Mehaniq, Shutterstock

Preservation of old games is an important initiative, but it's hard to actually push it against IP owners and even the Copyright Office, which refuse to cooperate. And even if the owners might potentially agree, sometimes it's an issue to just find them.

GOG has its own preservation program, and it knows all about these and many other problems. During The Game Business Show, senior bizdev manager Marcin Paczynski admitted that reviving old games is "harder than we thought it would be."

There are odd stories enough to fill a book, and one of them is of a person in the UK who had inherited rights to several games without even knowing it, but was "nowhere to be found."

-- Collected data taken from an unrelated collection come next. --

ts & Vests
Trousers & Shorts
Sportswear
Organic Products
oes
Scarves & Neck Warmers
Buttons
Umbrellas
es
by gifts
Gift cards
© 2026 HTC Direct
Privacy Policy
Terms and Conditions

"He kind of fell off the grid, so we hired a guy in the UK that was supposed to find him. That was the type of person who was really, really living without any cell phone, without any online presence, just chilling. He didn't even know that he owned the rights because this was just a package with his inheritance … we have a lot of stories like that."

Another case involved a Vietnam veteran who became a game developer and then an owner of a multimillion-dollar oil company. There was also someone whose physical proof of IP ownership was gone in a fire.

All of this is just the tip of the iceberg: when you finally get the approvals, there is a huge effort to make these games work on modern setups. The Video Game History Foundation says that 87% of all games released before 2010 are "virtually inaccessible," so we are far from playing ancient gems on PCs for now.